China’s Didi to delist from New York and go public in Hong Kong

Didi Chuxing, the Chinese ride-hailing group hit by Beijing’s regulatory crackdown on technology companies, said it would delist from the New York Stock Exchange in an acceleration of China’s decoupling from US capital markets.

The company wrote on its official Weibo account on Friday that it would begin the process of delisting and prepare to go public in Hong Kong.

The company said its board had authorised the New York delisting of its American depositary shares “while ensuring that ADSs will be convertible into freely tradable shares of the Company on another internationally recognized stock exchange”.

Hong Kong’s Hang Seng Tech index, which tracks 30 of China’s biggest technology companies, fell as much as 2.4 per cent on Friday following the news. Ecommerce group Alibaba was down 5.3 per cent, food delivery service Meituan dropped 4.8 per cent and internet group Tencent lost 3.2 per cent.

Regulators ordered Didi’s app to be taken off domestic app stores in July, days after the ride-hailing group raised $4.4bn in the biggest Chinese listing in the US since Alibaba in 2014. The company was also banned from signing up new users.

The initial public offering, which was completed just days before the Chinese Communist party celebrated its centennial, angered party and government officials who felt the group had brushed aside their concerns related to its national security and its vast trove of mapping and other sensitive data.

Didi launched its New York IPO in the middle of a long-running crackdown on the dominance of China’s biggest technology groups.

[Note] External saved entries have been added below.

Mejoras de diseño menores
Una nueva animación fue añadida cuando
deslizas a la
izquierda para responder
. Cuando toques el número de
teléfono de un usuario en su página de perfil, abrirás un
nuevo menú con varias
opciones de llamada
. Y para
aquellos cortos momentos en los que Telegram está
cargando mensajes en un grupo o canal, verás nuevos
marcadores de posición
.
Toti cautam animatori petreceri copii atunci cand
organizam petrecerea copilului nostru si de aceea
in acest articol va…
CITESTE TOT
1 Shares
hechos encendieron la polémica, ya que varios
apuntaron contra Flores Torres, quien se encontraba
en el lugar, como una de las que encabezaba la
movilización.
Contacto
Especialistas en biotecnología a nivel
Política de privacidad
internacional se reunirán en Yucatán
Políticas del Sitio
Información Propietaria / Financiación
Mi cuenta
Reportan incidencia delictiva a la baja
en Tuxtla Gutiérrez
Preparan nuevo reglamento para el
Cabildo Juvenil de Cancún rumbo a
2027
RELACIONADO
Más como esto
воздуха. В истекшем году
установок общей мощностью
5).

The regulatory assault began in November 2020, when President Xi Jinping ordered the last-minute halt of the Shanghai and Hong Kong dual listing of Ant Group, Jack Ma’s fintech platform.

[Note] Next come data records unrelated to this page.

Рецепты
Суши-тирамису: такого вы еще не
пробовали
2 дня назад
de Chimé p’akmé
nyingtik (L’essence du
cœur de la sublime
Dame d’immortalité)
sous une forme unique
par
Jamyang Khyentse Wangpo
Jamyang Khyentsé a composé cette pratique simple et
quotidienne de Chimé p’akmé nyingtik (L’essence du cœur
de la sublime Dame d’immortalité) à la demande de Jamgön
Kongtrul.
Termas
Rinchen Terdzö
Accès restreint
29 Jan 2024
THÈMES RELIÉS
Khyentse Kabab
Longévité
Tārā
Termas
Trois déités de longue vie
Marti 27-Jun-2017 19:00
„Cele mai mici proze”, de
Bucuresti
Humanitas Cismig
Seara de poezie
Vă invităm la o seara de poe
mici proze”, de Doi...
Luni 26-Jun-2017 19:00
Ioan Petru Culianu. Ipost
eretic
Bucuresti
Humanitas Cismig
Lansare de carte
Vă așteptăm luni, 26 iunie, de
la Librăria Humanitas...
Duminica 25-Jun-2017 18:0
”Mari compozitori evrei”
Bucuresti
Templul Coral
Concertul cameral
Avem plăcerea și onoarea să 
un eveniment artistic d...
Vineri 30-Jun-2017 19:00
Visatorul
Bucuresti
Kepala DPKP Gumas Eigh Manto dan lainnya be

Ma, once the country’s richest and most celebrated entrepreneur, had angered Xi and other officials by criticising Chinese financial regulators weeks before the planned IPO, which was set to be the world’s bigger ever.

Since the scuppered listing, Ma, who also founded ecommerce platform Alibaba, has since all but disappeared from public view.

Didi’s rush to delist comes just ahead of the end of a six-month lock-up at the end of December that would allow company executives and almost all of its shareholders to begin dumping shares in New York.

“The government can order something without realising how complicated it is,” said a lawyer in Beijing, who believed Didi’s executives would probably need to contribute their shares to make such a transaction feasible.

Didi said it would hold a shareholder vote on the matter in the future.